DIVA Broadcaster Of The Year Sandi Toksvig discusses misogyny and sexual harassment in new podcast series
IMAGE SANDI TOKSVIG AND PARTNER AT THE DIVA AWARDS. GETTY IMAGES.
QI and Great British Bake Off host Sandi Toksvig has spoken out about misogyny and the sexual harassment of female comedians with Australia’s first female Prime Minister, Julia Gillard, in a brand new podcast series.
During her episode, Sandi opens up about the challenges she’s overcome in her career and private life – conquering the male-dominated comedy world to become the first female host of a major panel show and a self-appointed “national Trevor.”
The British comedian and DIVA favourite is the first guest on Gillard’s new podcast series, A Podcast Of One’s Own, which she hosts in her role as Chair of the Global Institute For Women’s Leadership at King’s College London.
Gillard became well-known internationally for her “Misogyny Speech” in 2012, when, as Australian Prime Minister, she famously called out the then Leader of the Opposition, Tony Abbott, on his sexist behaviour and comments towards her leadership.
Through the new podcast series, she wants to expose injustices women still face, and highlight what needs to be done to further gender equality and women’s representation in leadership roles.
In this first instalment, Gillard and Toksvig discuss a range of issues – from unequal treatment at school (Julia was made to study laundry, sewing and cooking) – to sexual harassment of women comedians and Sandi’s decision to come out in the mid-1990s; the first lesbian in the public eye to do so.
For Toksvig, a feminist for as long as she can remember, the fight against sexism began at a very young age:
“At school I led a strike when I was six because I thought the boys had been allowed out to play in the rain and the girls hadn’t”.
She also recalls how her the difference in her parents’ roles made an early impression on her:
“I remember watching my father going off to work and watching what my mother did, and thinking, ‘There she is in the house – that looks really rubbish; I don’t want to do what she’s doing.’”
On graduating from Cambridge University, where she performed in amateur dramatics alongside Stephen Fry, Hugh Laurie and Emma Thompson, she embarked on a career in children’s television before hitting the comedy scene in the 1980s.
There she was met with a world of deep-seated and routine sexism and misogyny:
“In the first major comedy club in London, there wasn’t even a toilet just a sink in the corner of the dressing room. It had never occurred to them that a woman might turn up … I had to queue with the public.”
“I witnessed enough young women whose careers were either going to be promoted or not promoted because they would or would not put up with certain behaviours … we lost a lot of great early talent.”
Toksvig acknowledges that progress has been made since then, but questions whether the #MeToo campaign has had enough impact in a world where consternation at sexual harassment is often met with, “Can’t you take a joke?”.

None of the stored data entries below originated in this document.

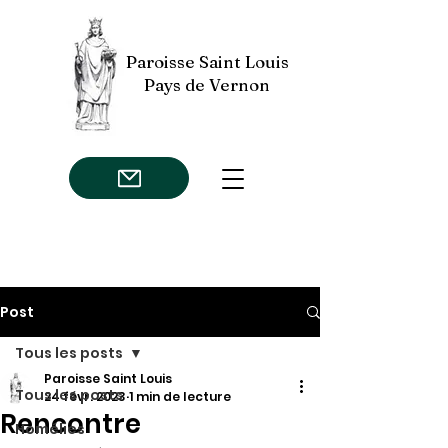
Paroisse Saint Louis
Pays de Vernon
Post
Tous les posts
Paroisse Saint Louis
Tous les posts
24 févr. 2023
1 min de lecture
Rencontre
Homélies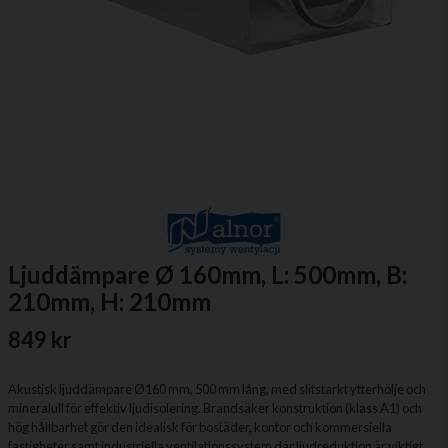
Ljuddämpare Ø 160mm, L: 500mm, B:
210mm, H: 210mm
849 kr
Akustisk ljuddämpare Ø160 mm, 500 mm lång, med slitstarkt ytterhölje och
mineralull för effektiv ljudisolering. Brandsäker konstruktion (klass A1) och
hög hållbarhet gör den idealisk för bostäder, kontor och kommersiella
fastigheter samt industriella ventilationssystem där ljudreduktion är viktigt.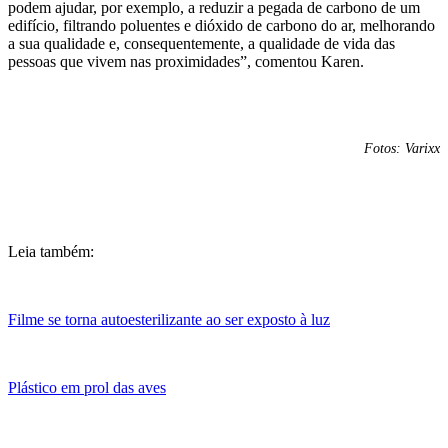
podem ajudar, por exemplo, a reduzir a pegada de carbono de um
edifício, filtrando poluentes e dióxido de carbono do ar, melhorando
a sua qualidade e, consequentemente, a qualidade de vida das
pessoas que vivem nas proximidades”, comentou Karen.
Fotos: Varixx
Leia também:
Filme se torna autoesterilizante ao ser exposto à luz
Plástico em prol das aves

Toksvig goes on to discuss the slow progress of women’s representation on panel shows, where she feels decisions by those in power held women back from the spotlight:
“Nobody even tried to hide it, they just weren’t having it that a woman could do this kind of show.”
On the upside she comments on the warmth and support she’s received from audiences throughout her career, sometimes in contrast to the programme decision-makers, and is hopeful that the precedent she has set as host of QI is resulting in more balanced line-ups.
A lifelong campaigner for LGBTQI rights including gay marriage, Toksvig also talks to Julia about the challenges she faced as a result of her sexuality.
She was almost thrown out of her university college – “This year they’re giving me a fellowship to say sorry” and was dropped as a presenter. She talks about how scary it was when she first came out: “I was unaware of another lesbian in British public life… people wanted to kill me, I had to have police protection.”
Yet on LGBTQI rights she believes great progress has been made:
“It’s happened so dramatically and so thrillingly and that is why I continue to believe in great change.”